Leslie’s campaign for city council hasn’t been the only thing going on in Parks and Recreation’s fourth season, and that’s certainly contributed to why “Win, Lose, or Draw” felt so big. From when Leslie was first approached for office during the end of last season, it’s been a ride that’s slowly picked up speed, pacing out her slow rise to prominence with almost perfect pacing. By allowing this to develop naturally rather than dropping everything once her campaign began, Parks and Recreation has also been slowly building tension and, happily, the conclusion to all of that buildup doesn’t disappoint.
“Win, Lose, or Draw” is itself about that tension, the waiting period that occurs after you can no longer change anything. Life is filled with those periods, but rarely are those experiences made so public as they are in running for office. Leslie’s triumph or failure is there for all to see, and while it would be theirs as well, Leslie is the only person whose dreams are truly at stake. Fittingly, the episode centers around Leslie and her anxiety, and most of the side plots are just about the feelings of everyone else affected. It features a bit too much of Ron acting as wise old sage, calming all the fraying nerves around him, but it’s also a balm to soothe audiences. He’s a person who understands that as much importance as we place on events like this, life continues onwards either way.

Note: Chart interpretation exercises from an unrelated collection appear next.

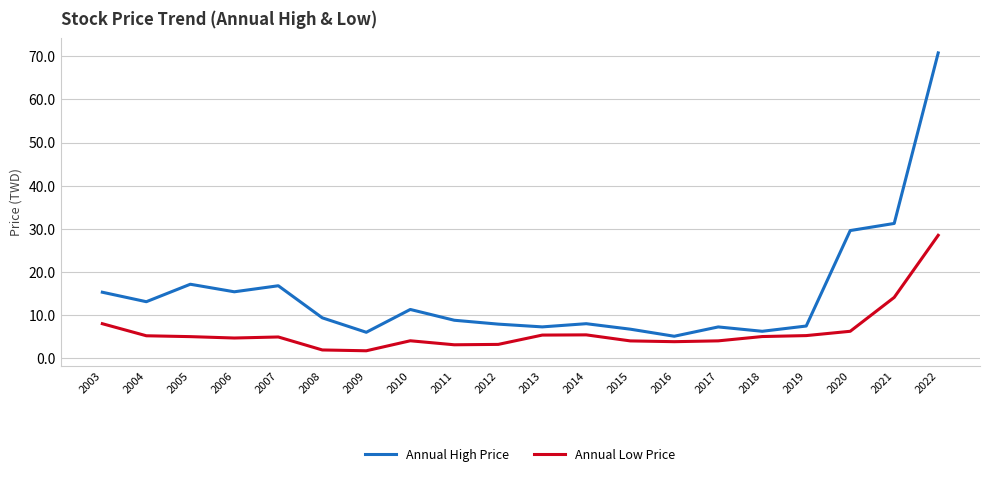

What is the approximate value of Annual Low Price at 2015?

4.0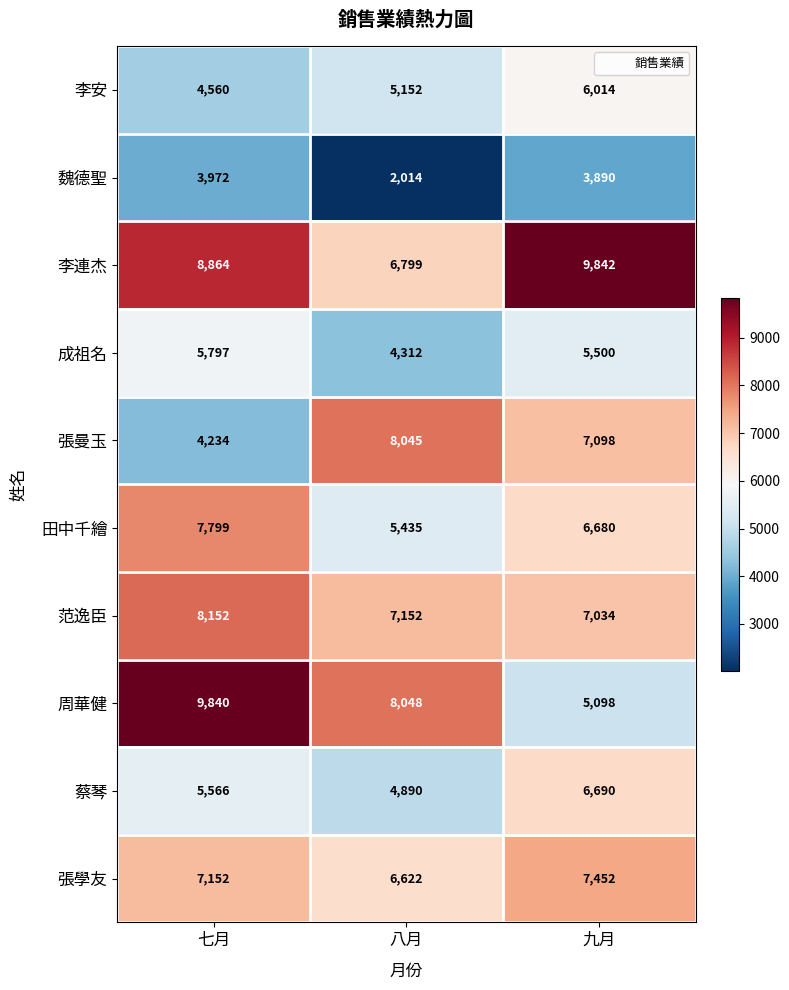

What is the lowest value of the 田中千繪 series?

5435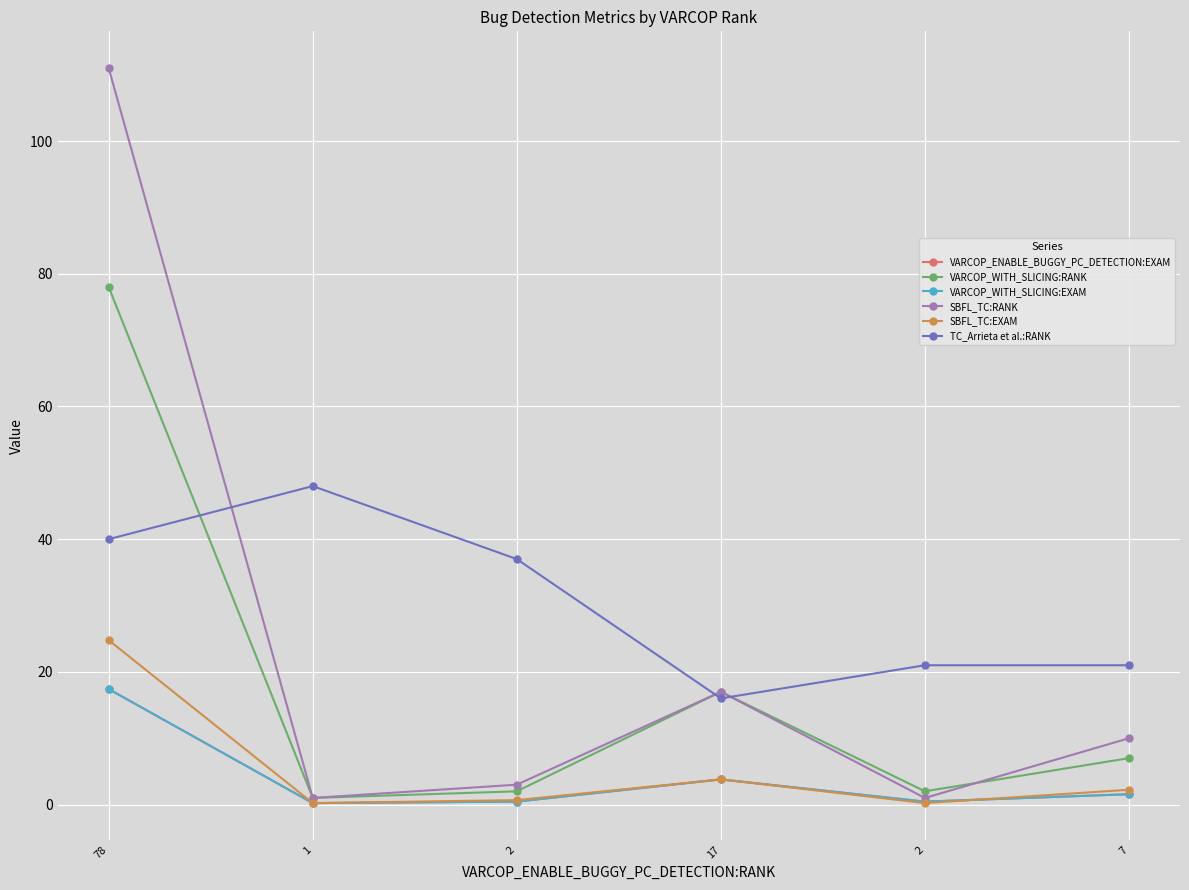

What is the total value across all series at 78?

288.6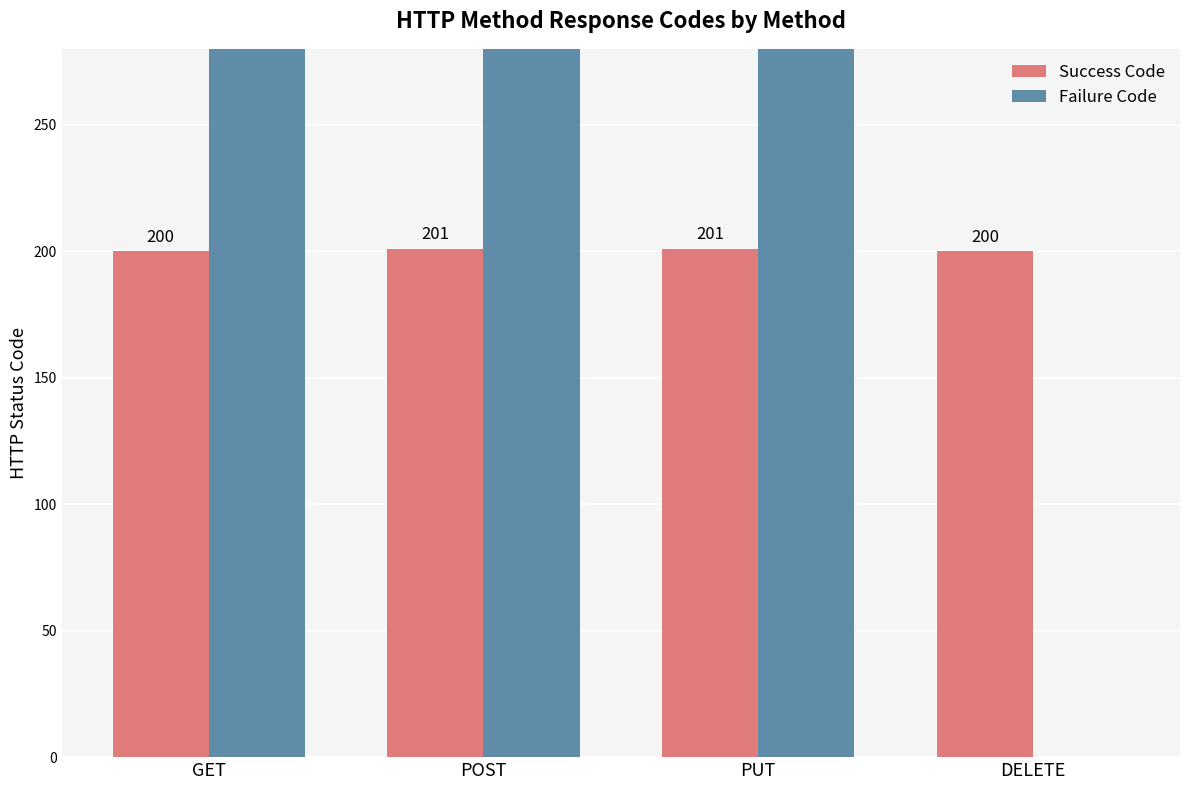

How many series are shown in this chart?

2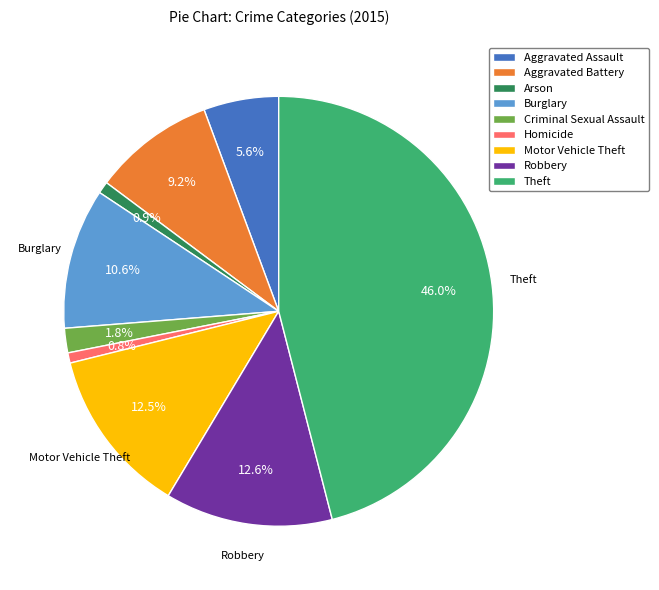

To the nearest percent, what is the difference between the largest and smallest slice percentages?

45%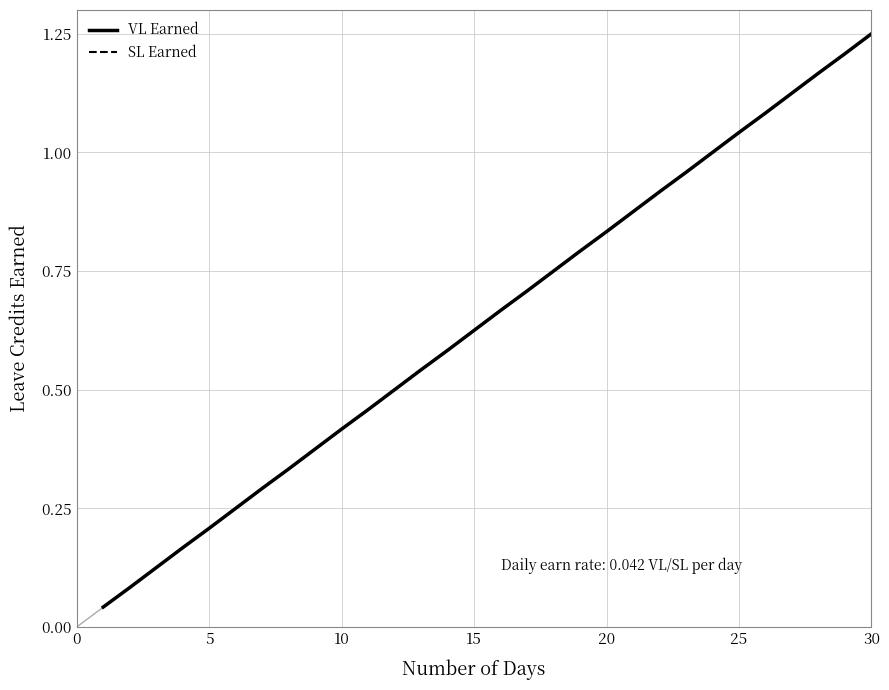

How many lines are shown in the chart?

2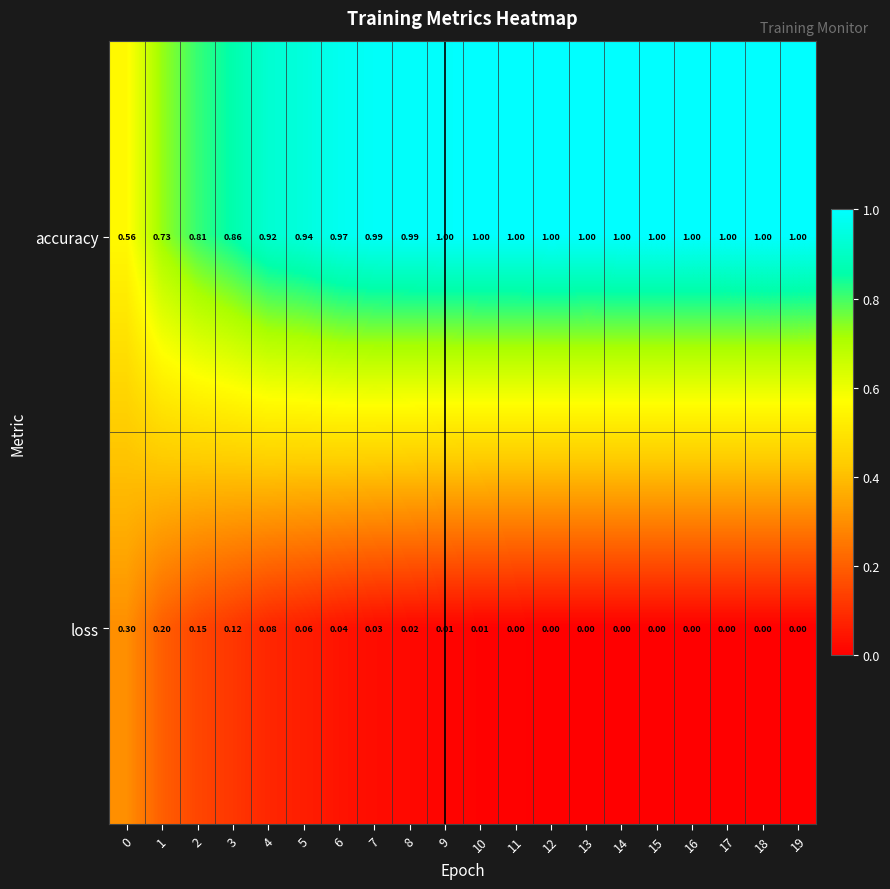

Count the number of data series in this chart.

2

I won’t spoil the campaign’s result for anyone reading this who hasn’t watched the episode, even though I would like to comment about what it means for where the show’s going next. But I will say that “Win, Lose, or Draw” keeps up the tension until the very end without making it feel forced. Parks and Recreation has managed to actually give the episode suspense and offered compelling reasons why Leslie could win or lose. While I feel that the result really reflects what the show’s really about, it’s set up that there will be difficulties for characters either way and that whatever happens Parks and Recreation, and Pawnee, won’t remain the same.
That goes for the episode’s b-story, too, which unfortunately wasn’t comparatively very strong. April screws up the Parks Department’s data and to console her Andy says, “oh well, we can run away and start new lives.” He has the two of them draft what they could be, and April notices that with the exception of shoe shiner, everything he lists is some form of law enforcement. While it may take some time for her to get him to realize this, it looks like next season will probably pursue that path, as well as a myriad of other changes.
As I’m writing this, NBC hasn’t announced whether or not it will be renewing the show. If it’s not picked up, “Win, Lose, or Draw” works as an excellent end to the show, let alone the season. Hopefully that won’t come to pass, though, since it’s set up changes so large that it feels like the DNA of the show will be completely different in the future. Because Parks and Recreation has proven that it can do something different from the largely episodic mockumentary form it began with, though, it sounds like the show will have no problem handling these changes. The show’s grown into being about the characters rather than the department, and with that it’s grown exponentially in both heart and ambition since it began. NBC willing, I can’t wait to see what that means for season five.
•The Sweetums voting machine is far too advanced to be an American voting device. I think that’s the real reason it couldn’t get approved.
•I was really happy to learn how much Andy loved his shoeshine job.
•I wrote a note saying: “How exactly did Leslie buy Ben a Washington Monument memento while remaining in that building?” moments before the episode answered that question.